Fußball, Wie Noch Nie / Football as Never Before (Hellmuth Costard, 1971)

In 2004, Zidane: A 21st Century Portrait, the much-celebrated documentary following footballer Zinedene Zidane throughout a 90-minute match, was released. The film featured a cracking soundtrack from Scottish band Mogwai and was overlaid with a one-on-one interview with the man himself. It was eye-opening and served as a fantastic snapshot of one of the greatest sportsmen of the modern era, providing an intriguing insight into a man many consider to be a genius.

33 years prior to this, however, there was made a now-long-forgotten German film called Fußball, Wie Noch Nie. The premise is so similar to Zidane that it really undermines what I thought at the time was a unique concept. In this film, we follow footballer George Best over a 90-minute match against Coventry City, which took place on 12th September 1970. There is no soundtrack and no interview overlaid, just Best doing what he did best – playing football.

George Best was at the back-end of the peak of his career when this film was released.

George Best was at the back-end of the peak of his career when this film was released.
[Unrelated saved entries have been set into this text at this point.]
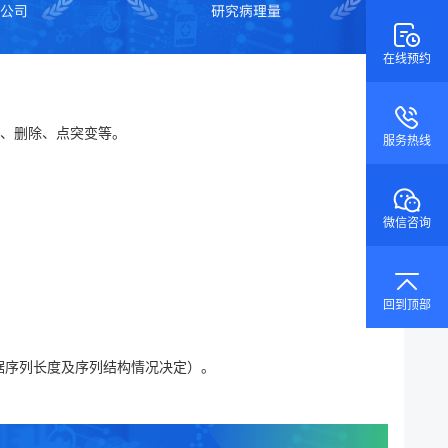
在线预约
加、删除、点突变等。
服务热线
微信咨询
回到顶部
根据序列长度及序列结构情况决定）。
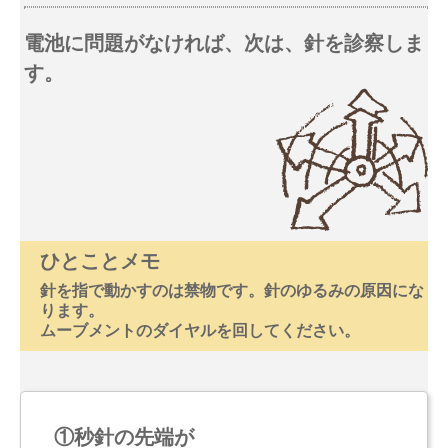
電池に問題がなければ、次は、針を診察しま
す。
ひとことメモ
針を指で動かすのは禁物です。針のゆるみの原因にな
ります。
ムーブメントのダイヤルを回してください。
①秒針の先端が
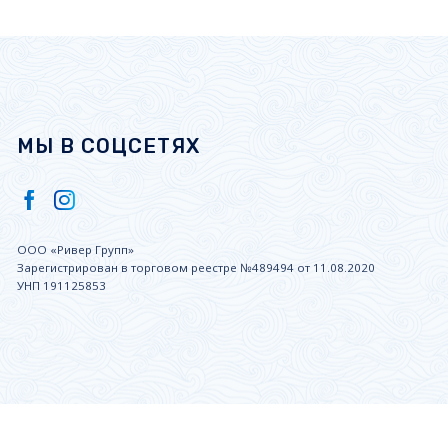
МЫ В СОЦСЕТЯХ
ООО «Ривер Групп»
Зарегистрирован в торговом реестре №489494 от 11.08.2020
УНП 191125853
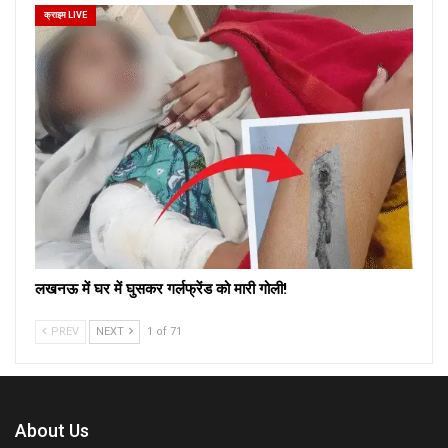
क्राइम LIVE
लखनऊ में घर में घुसकर गर्लफ्रेंड को मारी गोली!
PREV
NEXT
1 of 71
About Us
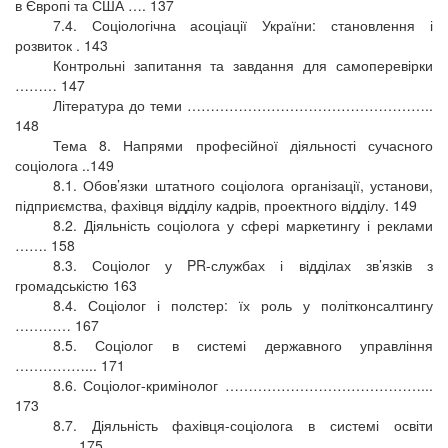
в Європі та США …. 137
7.4. Соціологічна асоціації України: становлення і
розвиток . 143
Контрольні запитання та завдання для самоперевірки
……… 147
Література до теми ……………………………………………..
148
Тема 8. Напрями професійної діяльності сучасного
соціолога ..149
8.1. Обов’язки штатного соціолога організації, установи,
підприємства, фахівця відділу кадрів, проектного відділу. 149
8.2. Діяльність соціолога у сфері маркетингу і реклами
……. 158
8.3. Соціолог у PR-службах і відділах зв’язків з
громадськістю 163
8.4. Соціолог і полстер: їх роль у політконсалтингу
………… 167
8.5. Соціолог в системі державного управління
……………... 171
8.6. Соціолог-кримінолог ……………………………………...
173
8.7. Діяльність фахівця-соціолога в системі освіти
…………. 175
Of course, it wasn’t the only thing he did well. For a full picture of the footballing legend you’ve got to include women, drinking and drugs in that list. As a Manchester United fan it can be frustrating that nowadays this overshadows what was a fantastic career, even though it was cut tragically short through his alcoholism (he essentially hit decline at the age of 26 in 1972 and spent the next decade never quite achieving the dizzy heights he’d already reached in the early parts of his career, playing in Scotland, Ireland, USA and Australia before retiring). This documentary serves an excellent purpose in that it gives us a chance to remind ourselves just how good he was on a game-by-game basis, and was taken during the back-end of the peak of his career: the 1970-71 season finished with Best as top-scorer and United finishing a respectable 8th; his team-mates included Brian Kidd, Bobby Charlton, Denis Law and Alan Gowling; Sir Matt Busby was eventually back in charge (though not in time for this game); memories of the European Cup victory were still fresh in the mind of the players and the fans. Manchester United were in transition, but for Best this season would prove to be one of his last memorable ones.
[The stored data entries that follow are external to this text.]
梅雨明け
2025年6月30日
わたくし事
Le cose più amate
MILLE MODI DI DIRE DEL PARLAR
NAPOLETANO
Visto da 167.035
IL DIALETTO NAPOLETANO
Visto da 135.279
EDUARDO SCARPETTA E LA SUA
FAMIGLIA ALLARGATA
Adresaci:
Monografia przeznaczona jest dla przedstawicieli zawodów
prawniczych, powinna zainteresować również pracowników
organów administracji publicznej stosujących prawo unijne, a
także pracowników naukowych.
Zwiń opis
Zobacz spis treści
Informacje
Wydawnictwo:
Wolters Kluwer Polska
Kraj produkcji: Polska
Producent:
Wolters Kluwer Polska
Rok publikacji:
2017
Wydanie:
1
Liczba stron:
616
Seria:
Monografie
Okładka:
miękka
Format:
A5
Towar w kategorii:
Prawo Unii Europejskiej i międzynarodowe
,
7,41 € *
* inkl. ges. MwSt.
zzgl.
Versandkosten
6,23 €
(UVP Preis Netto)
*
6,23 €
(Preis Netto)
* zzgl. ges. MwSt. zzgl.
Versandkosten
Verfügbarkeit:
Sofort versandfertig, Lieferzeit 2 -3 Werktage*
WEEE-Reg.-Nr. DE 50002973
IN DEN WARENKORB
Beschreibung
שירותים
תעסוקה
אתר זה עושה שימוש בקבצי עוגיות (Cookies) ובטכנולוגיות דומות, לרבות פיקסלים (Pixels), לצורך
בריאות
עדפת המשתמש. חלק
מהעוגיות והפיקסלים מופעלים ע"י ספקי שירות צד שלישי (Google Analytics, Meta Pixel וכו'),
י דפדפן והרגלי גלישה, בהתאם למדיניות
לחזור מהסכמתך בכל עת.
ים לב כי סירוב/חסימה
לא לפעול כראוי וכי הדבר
In case you’re wondering (spoiler alert), the game finishes 2-0 to Manchester United, with Best scoring one of the goals. Charlton scored the other. It perhaps wasn’t the most interesting game to select for this subject, but it’s nice to see a United victory and you get to experience what it was like to be in Old Trafford in the early 1970s.
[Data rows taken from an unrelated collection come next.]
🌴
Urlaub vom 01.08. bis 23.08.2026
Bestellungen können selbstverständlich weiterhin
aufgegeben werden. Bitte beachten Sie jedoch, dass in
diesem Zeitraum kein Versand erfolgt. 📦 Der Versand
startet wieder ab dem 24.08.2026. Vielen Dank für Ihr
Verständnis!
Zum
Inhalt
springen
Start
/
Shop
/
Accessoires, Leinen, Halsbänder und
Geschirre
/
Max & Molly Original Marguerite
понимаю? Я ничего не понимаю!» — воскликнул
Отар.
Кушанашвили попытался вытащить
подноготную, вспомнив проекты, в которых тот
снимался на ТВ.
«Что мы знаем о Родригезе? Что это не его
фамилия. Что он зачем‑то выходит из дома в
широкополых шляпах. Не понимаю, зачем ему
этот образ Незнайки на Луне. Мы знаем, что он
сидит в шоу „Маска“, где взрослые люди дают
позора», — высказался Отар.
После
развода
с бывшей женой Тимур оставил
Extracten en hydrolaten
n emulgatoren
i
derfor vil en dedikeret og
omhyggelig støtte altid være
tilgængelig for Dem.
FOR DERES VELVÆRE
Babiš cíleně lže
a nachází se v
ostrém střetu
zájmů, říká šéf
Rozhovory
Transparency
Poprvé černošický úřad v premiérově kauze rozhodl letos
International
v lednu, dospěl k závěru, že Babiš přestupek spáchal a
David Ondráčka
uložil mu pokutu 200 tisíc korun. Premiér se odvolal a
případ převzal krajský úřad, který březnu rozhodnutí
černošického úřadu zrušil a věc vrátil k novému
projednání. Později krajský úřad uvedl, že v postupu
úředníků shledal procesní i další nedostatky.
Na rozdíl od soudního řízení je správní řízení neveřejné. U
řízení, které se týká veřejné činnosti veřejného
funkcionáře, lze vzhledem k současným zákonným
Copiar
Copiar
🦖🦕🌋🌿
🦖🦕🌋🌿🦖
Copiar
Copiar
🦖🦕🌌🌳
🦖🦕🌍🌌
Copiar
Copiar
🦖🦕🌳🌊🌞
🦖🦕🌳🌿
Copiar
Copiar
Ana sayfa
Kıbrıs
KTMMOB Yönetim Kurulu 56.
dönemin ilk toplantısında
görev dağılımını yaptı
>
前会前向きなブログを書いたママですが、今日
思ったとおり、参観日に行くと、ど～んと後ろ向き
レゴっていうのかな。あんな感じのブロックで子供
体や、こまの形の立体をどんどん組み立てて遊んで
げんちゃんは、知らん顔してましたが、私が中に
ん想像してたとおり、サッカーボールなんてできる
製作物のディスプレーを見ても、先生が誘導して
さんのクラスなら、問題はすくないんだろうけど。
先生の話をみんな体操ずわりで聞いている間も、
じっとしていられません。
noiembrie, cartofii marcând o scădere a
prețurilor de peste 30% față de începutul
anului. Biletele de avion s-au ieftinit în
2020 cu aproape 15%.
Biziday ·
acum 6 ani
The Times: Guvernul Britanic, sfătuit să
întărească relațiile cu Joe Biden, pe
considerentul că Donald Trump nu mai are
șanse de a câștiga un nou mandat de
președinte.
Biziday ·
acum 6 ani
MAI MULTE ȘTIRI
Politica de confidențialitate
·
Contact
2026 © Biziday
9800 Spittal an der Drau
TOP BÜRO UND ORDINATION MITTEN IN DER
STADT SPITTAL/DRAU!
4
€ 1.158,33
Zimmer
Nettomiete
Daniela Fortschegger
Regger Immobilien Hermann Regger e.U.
It is by all accounts an experimental film. The half-time whistle goes and we are treated to a bizarre experience of staring directly into Best’s eyes whilst some hypnotic visuals serve as a backdrop. I suppose the aim is to challenge the viewer to try to imagine what goes through a player’s mind during the half-time interval, but it certainly doesn’t feel like that. Essentially, aside from this half-time segment, the film is more of an artefact than anything else.

It’s not particularly easy to get hold of. I had to import my copy from the German Amazon store, though as it’s PAL it will work perfectly well on your UK DVD players. Was it worth the effort? Well, I’m still undecided. It certainly isn’t for everyone, but I got a level of enjoyment out of it. For fans of both foreign, experimental cinema and Manchester United then I’d recommend it. Otherwise, you might be better suited to one of the highlight videos on YouTube.

Fussball, Wie Noch Nie is available from Amazon UK, though it will be cheaper to get from Amazon DE via import. No Blu-ray is available.